Stored data entries:
====

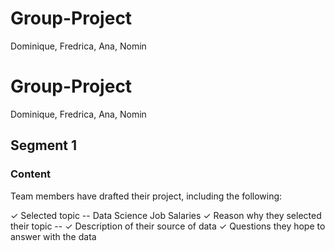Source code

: # Group-Project
Dominique, Fredrica, Ana, Nomin


# Group-Project
Dominique, Fredrica, Ana, Nomin

## Segment 1
### Content 

Team members have drafted their 
project, including the following: 

✓ Selected topic -- Data Science Job Salaries
✓ Reason why they selected their topic -- 
✓ Description of their source of data
✓ Questions they hope to answer with the data
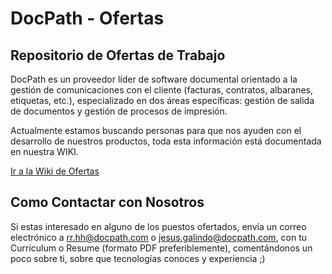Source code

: # DocPath - Ofertas
 
## Repositorio de Ofertas de Trabajo

DocPath es un proveedor líder de software documental orientado a la gestión de comunicaciones con el cliente (facturas, contratos, albaranes, etiquetas, etc.), especializado en dos áreas específicas: gestión de salida de documentos y gestión de procesos de impresión. 

Actualmente estamos buscando personas para que nos ayuden con el desarrollo de nuestros productos, toda esta información está documentada en nuestra WIKI.

[Ir a la Wiki de Ofertas](https://github.com/docpath/joboffers/wiki)

## Como Contactar con Nosotros

Si estas interesado en alguno de los puestos ofertados, envía un correo electrónico a rr.hh@docpath.com o jesus.galindo@docpath.com, con tu Curriculum o Resume (formato PDF preferiblemente), comentándonos un poco sobre ti, sobre que tecnologías conoces y experiencia ;)
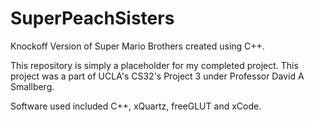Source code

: # SuperPeachSisters

Knockoff Version of Super Mario Brothers created using C++.

This repository is simply a placeholder for my completed project. This project was a part of UCLA's CS32's Project 3 under Professor David A Smallberg. 

Software used included C++, xQuartz, freeGLUT and xCode. 



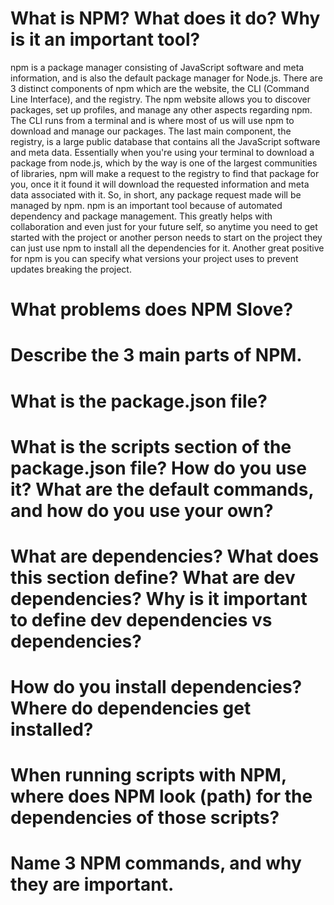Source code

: # What is NPM? What does it do? Why is it an important tool?
npm is a package manager consisting of JavaScript software and meta information, and is also the default package manager for Node.js. There are 3 distinct components of npm which are the website, the CLI (Command Line Interface), and the registry. The npm website allows you to discover packages, set up profiles, and manage any other aspects regarding npm. The CLI runs from a terminal and is where most of us will use npm to download and manage our packages. The last main component, the registry, is a large public database that contains all the JavaScript software and meta data. 
Essentially when you're using your terminal to download a package from node.js, which by the way is one of the largest communities of libraries, npm will make a request to the registry to find that package for you, once it it found it will download the requested information and meta data associated with it. So, in short, any package request made will be managed by npm.
npm is an important tool because of automated dependency and package management. This greatly helps with collaboration and even just for your future self, so anytime you need to get started with the project or another person needs to start on the project they can just use npm to install all the dependencies for it. Another great positive for npm is you can specify what versions your project uses to prevent updates breaking the project.

# What problems does NPM Slove?
# Describe the 3 main parts of NPM.
# What is the package.json file?
# What is the scripts section of the package.json file? How do you use it? What are the default commands, and how do you use your own?
# What are dependencies? What does this section define? What are dev dependencies? Why is it important to define dev dependencies vs dependencies?
# How do you install dependencies? Where do dependencies get installed?
# When running scripts with NPM, where does NPM look (path) for the dependencies of those scripts?
# Name 3 NPM commands, and why they are important.
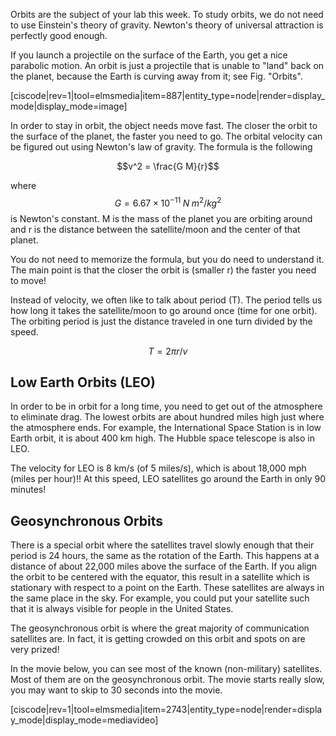 Orbits are the subject of your lab this week. To study orbits, we do not need to use Einstein's theory of gravity. Newton's theory of universal attraction is perfectly good enough.

If you launch a projectile on the surface of the Earth, you get a nice parabolic motion. An orbit is just a projectile that is unable to "land" back on the planet, because the Earth is curving away from it; see Fig. "Orbits".

[ciscode|rev=1|tool=elmsmedia|item=887|entity_type=node|render=display_mode|display_mode=image]

In order to stay in orbit, the object needs move fast. The closer the orbit to the surface of the planet, the faster you need to go. The orbital velocity can be figured out using Newton's law of gravity. The formula is the following

$$v^2 = \frac{G M}{r}$$

where $$G = 6.67 \times 10^{-11}\; N\;m^2/kg^2$$ is Newton's constant. M is the mass of the planet you are orbiting around and r is the distance between the satellite/moon and the center of that planet.

You do not need to memorize the formula, but you do need to understand it. The main point is that the closer the orbit is (smaller r) the faster you need to move!

Instead of velocity, we often like to talk about period (T). The period tells us how long it takes the satellite/moon to go around once (time for one orbit). The orbiting period is just the distance traveled in one turn divided by the speed.

$$T = 2\pi r/v$$


## Low Earth Orbits (LEO)

In order to be in orbit for a long time, you need to get out of the atmosphere to eliminate drag. The lowest orbits are about hundred miles high just where the atmosphere ends. For example, the International Space Station is in low Earth orbit, it is about 400 km high. The Hubble space telescope is also in LEO.

The velocity for LEO is 8 km/s (of 5 miles/s), which is about 18,000 mph  (miles per hour)!! At this speed, LEO satellites go around the Earth in only 90 minutes!

## Geosynchronous Orbits

There is a special orbit where the satellites travel slowly enough that their period is 24 hours, the same as the rotation of the Earth. This happens at a distance of about 22,000 miles above the surface of the Earth. If you align the orbit to be centered with the equator, this result in a satellite which is stationary with respect to a point on the Earth. These satellites are always in the same place in the sky. For example, you could put your satellite such that it is always visible for people in the United States.

The geosynchronous orbit is where the great majority of communication satellites are. In fact, it is getting crowded on this orbit and spots on are very prized!

In the movie below, you can see most of the known (non-military) satellites. Most of them are on the geosynchronous orbit. The movie starts really slow, you may want to skip to 30 seconds into the movie.

[ciscode|rev=1|tool=elmsmedia|item=2743|entity_type=node|render=display_mode|display_mode=mediavideo]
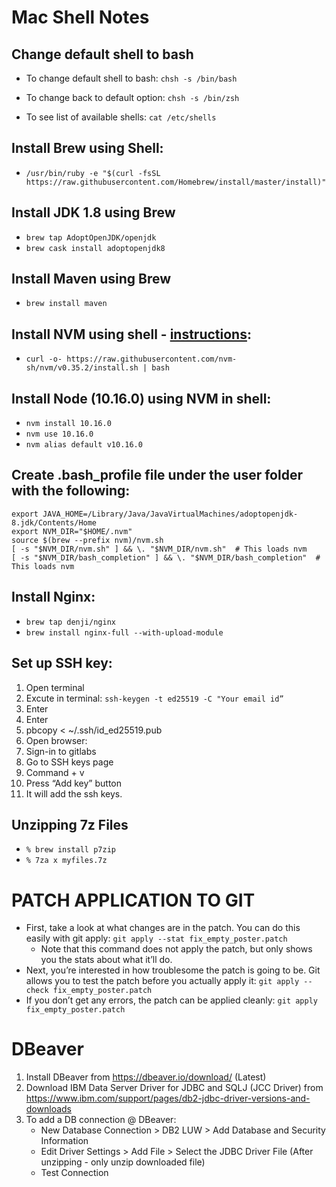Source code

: # Mac Shell Notes

## Change default shell to bash

* To change default shell to bash: `chsh -s /bin/bash`

* To change back to default option: `chsh -s /bin/zsh`

* To see list of available shells: `cat /etc/shells`

## Install Brew using Shell:

* `/usr/bin/ruby -e "$(curl -fsSL https://raw.githubusercontent.com/Homebrew/install/master/install)"`

## Install JDK 1.8 using Brew

* `brew tap AdoptOpenJDK/openjdk`
* `brew cask install adoptopenjdk8`

## Install Maven using Brew

* `brew install maven`

## Install NVM using shell - [instructions](https://github.com/nvm-sh/nvm/blob/master/README.md#installing-and-updating):

* `curl -o- https://raw.githubusercontent.com/nvm-sh/nvm/v0.35.2/install.sh | bash`

## Install Node (10.16.0) using NVM in shell:

* `nvm install 10.16.0`
* `nvm use 10.16.0`
* `nvm alias default v10.16.0`

## Create .bash_profile file under the user folder with the following:

    export JAVA_HOME=/Library/Java/JavaVirtualMachines/adoptopenjdk-8.jdk/Contents/Home
    export NVM_DIR="$HOME/.nvm"
    source $(brew --prefix nvm)/nvm.sh
    [ -s "$NVM_DIR/nvm.sh" ] && \. "$NVM_DIR/nvm.sh"  # This loads nvm
    [ -s "$NVM_DIR/bash_completion" ] && \. "$NVM_DIR/bash_completion"  # This loads nvm

## Install Nginx:

* `brew tap denji/nginx`
* `brew install nginx-full --with-upload-module`

## Set up SSH key:

1. Open terminal
1. Excute in terminal: `ssh-keygen -t ed25519 -C "Your email id”`
1. Enter
1. Enter
1. pbcopy < ~/.ssh/id_ed25519.pub
1. Open browser:
1. Sign-in to gitlabs
1. Go to SSH keys page
1. Command + v
1. Press “Add key” button
1. It will add the ssh keys.

## Unzipping 7z Files

* `% brew install p7zip`
* `% 7za x myfiles.7z`

# PATCH APPLICATION TO GIT
 
* First, take a look at what changes are in the patch. You can do this easily with git apply: `git apply --stat fix_empty_poster.patch`
	* Note that this command does not apply the patch, but only shows you the stats about what it’ll do. 
* Next, you’re interested in how troublesome the patch is going to be. Git allows you to test the patch before you actually apply it: `git apply --check fix_empty_poster.patch`
* If you don’t get any errors, the patch can be applied cleanly: `git apply fix_empty_poster.patch`

# DBeaver

1. Install DBeaver from https://dbeaver.io/download/ (Latest)
1. Download IBM Data Server Driver for JDBC and SQLJ (JCC Driver) from https://www.ibm.com/support/pages/db2-jdbc-driver-versions-and-downloads
1. To add a DB connection @ DBeaver:
    * New Database Connection > DB2 LUW > Add Database and Security Information
    * Edit Driver Settings > Add File > Select the JDBC Driver File (After unzipping - only unzip downloaded file)
    * Test Connection
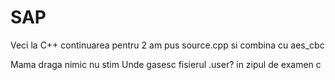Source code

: # SAP
Veci la C++ continuarea pentru 2
am pus source.cpp si combina cu aes_cbc


Mama draga nimic nu stim
Unde gasesc fisierul .user?
in zipul de examen c
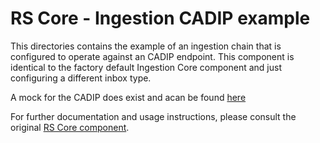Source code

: # RS Core - Ingestion CADIP example

This directories contains the example of an ingestion chain that is configured to operate against an CADIP endpoint. This component is identical to the factory default Ingestion Core component and just configuring a different inbox type.

A mock for the CADIP does exist and acan be found [here](https://github.com/COPRS/production-common/tree/develop/rs-testing)

For further documentation and usage instructions, please consult the original [RS Core component](/processing-common/ingestion).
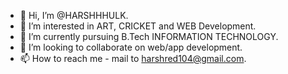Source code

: - 👋 Hi, I’m @HARSHHHULK.
- 👀 I’m interested in ART, CRICKET and WEB Development.
- 🌱 I’m currently pursuing B.Tech INFORMATION TECHNOLOGY.
- 💞️ I’m looking to collaborate on web/app development.
- 📫 How to reach me - mail to harshred104@gmail.com.

<!---
HARSHHHULK/HARSHHHULK is a ✨ special ✨ repository because its `README.md` (this file) appears on your GitHub profile.
You can click the Preview link to take a look at your changes.
--->

<!-- hello !!! -->
<!-- bye !!! -->
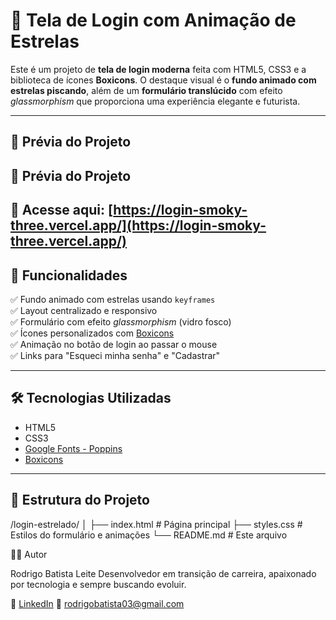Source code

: # 🌌 Tela de Login com Animação de Estrelas

Este é um projeto de **tela de login moderna** feita com HTML5, CSS3 e a biblioteca de ícones **Boxicons**. O destaque visual é o **fundo animado com estrelas piscando**, além de um **formulário translúcido** com efeito *glassmorphism* que proporciona uma experiência elegante e futurista.

---

## 📸 Prévia do Projeto

## 📸 Prévia do Projeto

🔗 Acesse aqui: [https://login-smoky-three.vercel.app/](https://login-smoky-three.vercel.app/)
---

## 🚀 Funcionalidades

✅ Fundo animado com estrelas usando `keyframes`  
✅ Layout centralizado e responsivo  
✅ Formulário com efeito *glassmorphism* (vidro fosco)  
✅ Ícones personalizados com [Boxicons](https://boxicons.com/)  
✅ Animação no botão de login ao passar o mouse  
✅ Links para "Esqueci minha senha" e "Cadastrar"

---

## 🛠️ Tecnologias Utilizadas

- HTML5
- CSS3
- [Google Fonts - Poppins](https://fonts.google.com/specimen/Poppins)
- [Boxicons](https://boxicons.com/)

---

## 📂 Estrutura do Projeto
/login-estrelado/
│
├── index.html # Página principal
├── styles.css # Estilos do formulário e animações
└── README.md # Este arquivo

🧑‍💻 Autor

Rodrigo Batista Leite
Desenvolvedor em transição de carreira, apaixonado por tecnologia e sempre buscando evoluir.

🔗 [LinkedIn](https://www.linkedin.com/in/rodrigo-batista-leite)
📧 rodrigobatista03@gmail.com
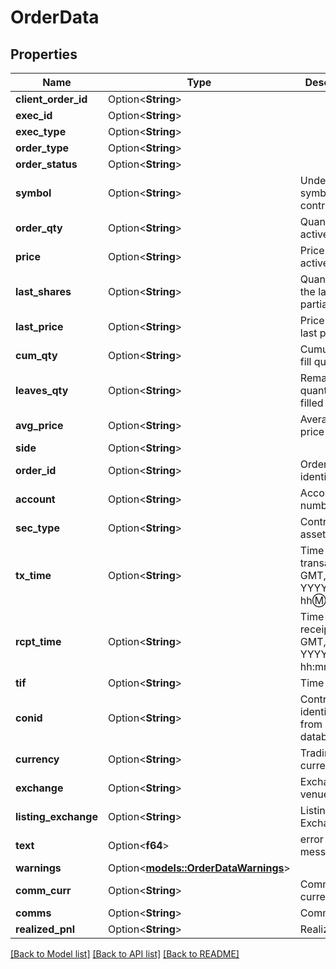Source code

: # OrderData

## Properties

Name | Type | Description | Notes
------------ | ------------- | ------------- | -------------
**client_order_id** | Option<**String**> |  | [optional]
**exec_id** | Option<**String**> |  | [optional]
**exec_type** | Option<**String**> |  | [optional]
**order_type** | Option<**String**> |  | [optional]
**order_status** | Option<**String**> |  | [optional]
**symbol** | Option<**String**> | Underlying symbol for contract | [optional]
**order_qty** | Option<**String**> | Quantity of active order | [optional]
**price** | Option<**String**> | Price of active order | [optional]
**last_shares** | Option<**String**> | Quantity of the last partial fill | [optional]
**last_price** | Option<**String**> | Price of the last partial fill | [optional]
**cum_qty** | Option<**String**> | Cumulative fill quantity | [optional]
**leaves_qty** | Option<**String**> | Remaining quantity to be filled | [optional]
**avg_price** | Option<**String**> | Average fill price | [optional]
**side** | Option<**String**> |  | [optional]
**order_id** | Option<**String**> | Order identifier | [optional]
**account** | Option<**String**> | Account number | [optional]
**sec_type** | Option<**String**> | Contracts asset class | [optional]
**tx_time** | Option<**String**> | Time of transaction in GMT, format YYYYMMDD-hh:m:ss | [optional]
**rcpt_time** | Option<**String**> | Time of receipt in GMT, format YYYYMMDD-hh:mm:ss | [optional]
**tif** | Option<**String**> | Time in Force | [optional]
**conid** | Option<**String**> | Contract identifier from IBKR's database. | [optional]
**currency** | Option<**String**> | Trading currency | [optional]
**exchange** | Option<**String**> | Exchange or venue | [optional]
**listing_exchange** | Option<**String**> | Listing Exchange | [optional]
**text** | Option<**f64**> | error message | [optional]
**warnings** | Option<[**models::OrderDataWarnings**](order_data_warnings.md)> |  | [optional]
**comm_curr** | Option<**String**> | Commission currency | [optional]
**comms** | Option<**String**> | Commissions | [optional]
**realized_pnl** | Option<**String**> | Realized PnL | [optional]

[[Back to Model list]](../README.md#documentation-for-models) [[Back to API list]](../README.md#documentation-for-api-endpoints) [[Back to README]](../README.md)


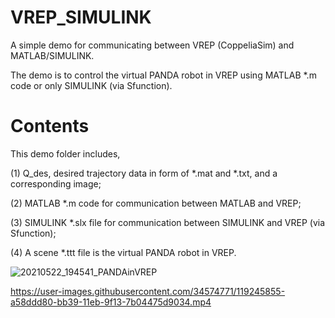 # VREP_SIMULINK
A simple demo for communicating between VREP (CoppeliaSim) and MATLAB/SIMULINK.

The demo is to control the virtual PANDA robot in VREP using MATLAB *.m code or only SIMULINK (via Sfunction).

# Contents
This demo folder includes, 

(1) Q_des, desired trajectory data in form of *.mat and *.txt, and a corresponding image;

(2) MATLAB *.m code for communication between MATLAB and VREP;

(3) SIMULINK *.slx file for communication between SIMULINK and VREP (via Sfunction);

(4) A scene *.ttt file is the virtual PANDA robot in VREP.

![20210522_194541_PANDAinVREP](https://user-images.githubusercontent.com/34574771/119245433-98bbba80-bb36-11eb-8214-1a27b54c3b6c.png)


https://user-images.githubusercontent.com/34574771/119245855-a58ddd80-bb39-11eb-9f13-7b04475d9034.mp4

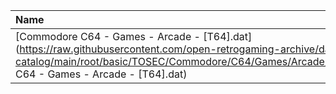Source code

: |Name|Size|
|:---|---:|
|[Commodore C64 - Games - Arcade - [T64].dat](https://raw.githubusercontent.com/open-retrogaming-archive/dat-catalog/main/root/basic/TOSEC/Commodore/C64/Games/Arcade/[T64]/Commodore C64 - Games - Arcade - [T64].dat)|4850730|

====

**Your task**. Lay out the items as a Markdown table with the columns Row and Line, starting at the beginning of the items and ending at the line that contains "Actualmente estamos buscando". Give each non-blank line its own numbered row, and leave the pictures out.

**Written answer**.
| Row | Line |
|---|---|
| 1 | Source code |
| 2 | : # Group-Project |
| 3 | Dominique, Fredrica, Ana, Nomin |
| 4 | # Group-Project |
| 5 | Dominique, Fredrica, Ana, Nomin |
| 6 | ## Segment 1 |
| 7 | ### Content  |
| 8 | Team members have drafted their  |
| 9 | project, including the following:  |
| 10 | ✓ Selected topic -- Data Science Job Salaries |
| 11 | ✓ Reason why they selected their topic --  |
| 12 | ✓ Description of their source of data |
| 13 | ✓ Questions they hope to answer with the data |
| 14 | Source code |
| 15 | : # DocPath - Ofertas |
| 16 | ## Repositorio de Ofertas de Trabajo |
| 17 | DocPath es un proveedor líder de software documental orientado a la gestión de comunicaciones con el cliente (facturas, contratos, albaranes, etiquetas, etc.), especializado en dos áreas específicas: gestión de salida de documentos y gestión de procesos de impresión.  |
| 18 | Actualmente estamos buscando personas para que nos ayuden con el desarrollo de nuestros productos, toda esta información está documentada en nuestra WIKI. |